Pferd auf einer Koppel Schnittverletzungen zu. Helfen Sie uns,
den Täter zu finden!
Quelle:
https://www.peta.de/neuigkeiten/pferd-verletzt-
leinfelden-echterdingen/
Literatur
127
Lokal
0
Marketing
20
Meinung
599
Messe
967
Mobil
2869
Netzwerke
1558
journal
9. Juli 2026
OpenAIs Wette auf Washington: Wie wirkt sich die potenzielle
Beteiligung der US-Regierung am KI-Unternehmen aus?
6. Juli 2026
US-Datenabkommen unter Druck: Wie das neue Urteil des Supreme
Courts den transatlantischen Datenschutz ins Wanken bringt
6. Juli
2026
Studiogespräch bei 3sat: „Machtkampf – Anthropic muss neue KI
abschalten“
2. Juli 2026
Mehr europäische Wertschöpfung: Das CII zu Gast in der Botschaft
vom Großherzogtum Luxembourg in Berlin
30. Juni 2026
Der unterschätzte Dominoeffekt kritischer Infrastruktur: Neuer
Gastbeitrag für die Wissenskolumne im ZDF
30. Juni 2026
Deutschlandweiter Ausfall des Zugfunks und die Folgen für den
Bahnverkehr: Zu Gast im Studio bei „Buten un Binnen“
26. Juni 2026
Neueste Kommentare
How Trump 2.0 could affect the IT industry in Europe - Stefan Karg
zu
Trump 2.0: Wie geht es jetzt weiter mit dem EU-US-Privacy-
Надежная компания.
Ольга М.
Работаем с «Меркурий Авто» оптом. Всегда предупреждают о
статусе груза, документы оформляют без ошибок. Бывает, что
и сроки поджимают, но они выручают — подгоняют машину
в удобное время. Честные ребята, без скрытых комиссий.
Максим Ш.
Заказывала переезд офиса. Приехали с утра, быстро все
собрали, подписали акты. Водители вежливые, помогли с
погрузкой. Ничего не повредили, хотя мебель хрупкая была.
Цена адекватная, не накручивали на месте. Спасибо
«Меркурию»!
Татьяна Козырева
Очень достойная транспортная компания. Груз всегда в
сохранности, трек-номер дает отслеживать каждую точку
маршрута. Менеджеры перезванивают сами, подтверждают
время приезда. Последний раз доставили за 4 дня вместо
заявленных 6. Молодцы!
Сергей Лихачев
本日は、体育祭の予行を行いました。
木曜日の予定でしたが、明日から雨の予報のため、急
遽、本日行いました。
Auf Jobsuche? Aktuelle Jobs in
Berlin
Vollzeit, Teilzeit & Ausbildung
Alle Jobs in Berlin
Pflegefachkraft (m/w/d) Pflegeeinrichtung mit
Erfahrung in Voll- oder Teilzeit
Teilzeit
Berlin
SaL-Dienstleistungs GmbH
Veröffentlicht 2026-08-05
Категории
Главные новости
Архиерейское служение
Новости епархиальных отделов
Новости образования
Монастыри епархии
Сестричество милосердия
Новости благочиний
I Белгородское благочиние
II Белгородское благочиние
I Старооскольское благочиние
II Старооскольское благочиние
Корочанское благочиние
----
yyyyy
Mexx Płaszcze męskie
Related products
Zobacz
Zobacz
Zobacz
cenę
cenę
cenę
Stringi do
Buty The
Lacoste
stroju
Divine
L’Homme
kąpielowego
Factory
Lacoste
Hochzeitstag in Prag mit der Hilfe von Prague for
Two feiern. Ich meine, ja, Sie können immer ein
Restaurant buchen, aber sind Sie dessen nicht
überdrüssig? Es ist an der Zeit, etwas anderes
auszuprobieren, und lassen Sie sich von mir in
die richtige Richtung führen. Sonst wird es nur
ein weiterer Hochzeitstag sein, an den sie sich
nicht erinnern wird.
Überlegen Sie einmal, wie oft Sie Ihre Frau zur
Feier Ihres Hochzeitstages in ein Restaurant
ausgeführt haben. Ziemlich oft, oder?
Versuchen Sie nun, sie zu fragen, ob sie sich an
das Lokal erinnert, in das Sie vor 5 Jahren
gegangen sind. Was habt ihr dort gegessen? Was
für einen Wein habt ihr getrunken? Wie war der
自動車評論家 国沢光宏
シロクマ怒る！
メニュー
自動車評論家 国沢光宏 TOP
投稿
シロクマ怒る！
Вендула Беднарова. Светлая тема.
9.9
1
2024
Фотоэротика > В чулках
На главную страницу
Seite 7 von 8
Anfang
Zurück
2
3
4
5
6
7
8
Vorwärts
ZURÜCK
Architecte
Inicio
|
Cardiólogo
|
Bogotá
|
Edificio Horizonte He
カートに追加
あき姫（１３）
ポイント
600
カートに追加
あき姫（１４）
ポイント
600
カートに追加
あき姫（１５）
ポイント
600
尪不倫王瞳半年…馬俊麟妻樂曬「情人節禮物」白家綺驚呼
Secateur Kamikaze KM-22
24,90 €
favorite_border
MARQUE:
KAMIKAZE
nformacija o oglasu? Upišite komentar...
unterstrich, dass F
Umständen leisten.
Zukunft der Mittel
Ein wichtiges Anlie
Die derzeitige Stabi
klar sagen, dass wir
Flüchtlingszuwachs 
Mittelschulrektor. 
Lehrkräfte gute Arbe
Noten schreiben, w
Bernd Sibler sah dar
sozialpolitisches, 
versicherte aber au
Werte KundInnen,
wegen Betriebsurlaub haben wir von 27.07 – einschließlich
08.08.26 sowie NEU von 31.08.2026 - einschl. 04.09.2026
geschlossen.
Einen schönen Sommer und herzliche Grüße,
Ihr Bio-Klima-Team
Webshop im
----
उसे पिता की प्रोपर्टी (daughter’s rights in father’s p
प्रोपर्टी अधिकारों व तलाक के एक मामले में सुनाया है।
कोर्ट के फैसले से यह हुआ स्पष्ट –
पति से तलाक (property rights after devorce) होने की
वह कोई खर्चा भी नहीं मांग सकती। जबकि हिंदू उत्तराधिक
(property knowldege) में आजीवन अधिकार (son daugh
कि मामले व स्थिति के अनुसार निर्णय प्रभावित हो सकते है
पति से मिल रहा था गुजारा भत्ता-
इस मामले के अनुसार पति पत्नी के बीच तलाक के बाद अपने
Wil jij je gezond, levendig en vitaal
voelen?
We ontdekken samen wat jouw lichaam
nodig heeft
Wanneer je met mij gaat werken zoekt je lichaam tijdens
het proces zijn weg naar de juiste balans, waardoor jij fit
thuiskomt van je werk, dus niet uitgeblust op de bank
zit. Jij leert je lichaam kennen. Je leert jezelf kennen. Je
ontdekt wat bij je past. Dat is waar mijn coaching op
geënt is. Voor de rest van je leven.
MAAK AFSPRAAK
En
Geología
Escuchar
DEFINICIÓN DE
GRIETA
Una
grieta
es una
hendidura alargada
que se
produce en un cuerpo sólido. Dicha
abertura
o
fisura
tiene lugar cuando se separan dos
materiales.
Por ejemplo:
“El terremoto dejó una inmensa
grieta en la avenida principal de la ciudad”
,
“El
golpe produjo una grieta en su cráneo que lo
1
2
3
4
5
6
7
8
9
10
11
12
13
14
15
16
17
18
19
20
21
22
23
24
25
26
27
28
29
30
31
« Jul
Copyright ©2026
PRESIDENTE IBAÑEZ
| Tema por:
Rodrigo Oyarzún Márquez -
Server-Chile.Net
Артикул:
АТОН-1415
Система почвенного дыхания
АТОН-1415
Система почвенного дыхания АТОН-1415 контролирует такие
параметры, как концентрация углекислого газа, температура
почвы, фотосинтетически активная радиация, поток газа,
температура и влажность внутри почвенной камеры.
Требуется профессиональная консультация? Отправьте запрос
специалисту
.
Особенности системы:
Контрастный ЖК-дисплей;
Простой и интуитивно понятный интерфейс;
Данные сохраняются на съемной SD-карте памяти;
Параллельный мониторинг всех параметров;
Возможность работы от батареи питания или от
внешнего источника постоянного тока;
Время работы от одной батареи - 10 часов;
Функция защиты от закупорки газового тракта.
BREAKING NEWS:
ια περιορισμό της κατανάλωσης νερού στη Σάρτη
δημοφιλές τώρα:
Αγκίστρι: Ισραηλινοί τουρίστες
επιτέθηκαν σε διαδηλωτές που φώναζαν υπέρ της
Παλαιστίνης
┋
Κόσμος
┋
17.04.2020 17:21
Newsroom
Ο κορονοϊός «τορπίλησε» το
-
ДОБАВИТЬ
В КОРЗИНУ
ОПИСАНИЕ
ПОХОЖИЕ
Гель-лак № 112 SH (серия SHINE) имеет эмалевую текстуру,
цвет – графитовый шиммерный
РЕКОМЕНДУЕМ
----
* ASSIGNMENT: Using the data above, repeat exactly the lines that begin at the line with "Pferd auf einer" and end at the line with "Bahnverkehr: Zu Gast", both ends included.

* ANSWER BOX:
Pferd auf einer Koppel Schnittverletzungen zu. Helfen Sie uns,
den Täter zu finden!
Quelle:
https://www.peta.de/neuigkeiten/pferd-verletzt-
leinfelden-echterdingen/
Literatur
127
Lokal
0
Marketing
20
Meinung
599
Messe
967
Mobil
2869
Netzwerke
1558
journal
9. Juli 2026
OpenAIs Wette auf Washington: Wie wirkt sich die potenzielle
Beteiligung der US-Regierung am KI-Unternehmen aus?
6. Juli 2026
US-Datenabkommen unter Druck: Wie das neue Urteil des Supreme
Courts den transatlantischen Datenschutz ins Wanken bringt
6. Juli
2026
Studiogespräch bei 3sat: „Machtkampf – Anthropic muss neue KI
abschalten“
2. Juli 2026
Mehr europäische Wertschöpfung: Das CII zu Gast in der Botschaft
vom Großherzogtum Luxembourg in Berlin
30. Juni 2026
Der unterschätzte Dominoeffekt kritischer Infrastruktur: Neuer
Gastbeitrag für die Wissenskolumne im ZDF
30. Juni 2026
Deutschlandweiter Ausfall des Zugfunks und die Folgen für den
Bahnverkehr: Zu Gast im Studio bei „Buten un Binnen“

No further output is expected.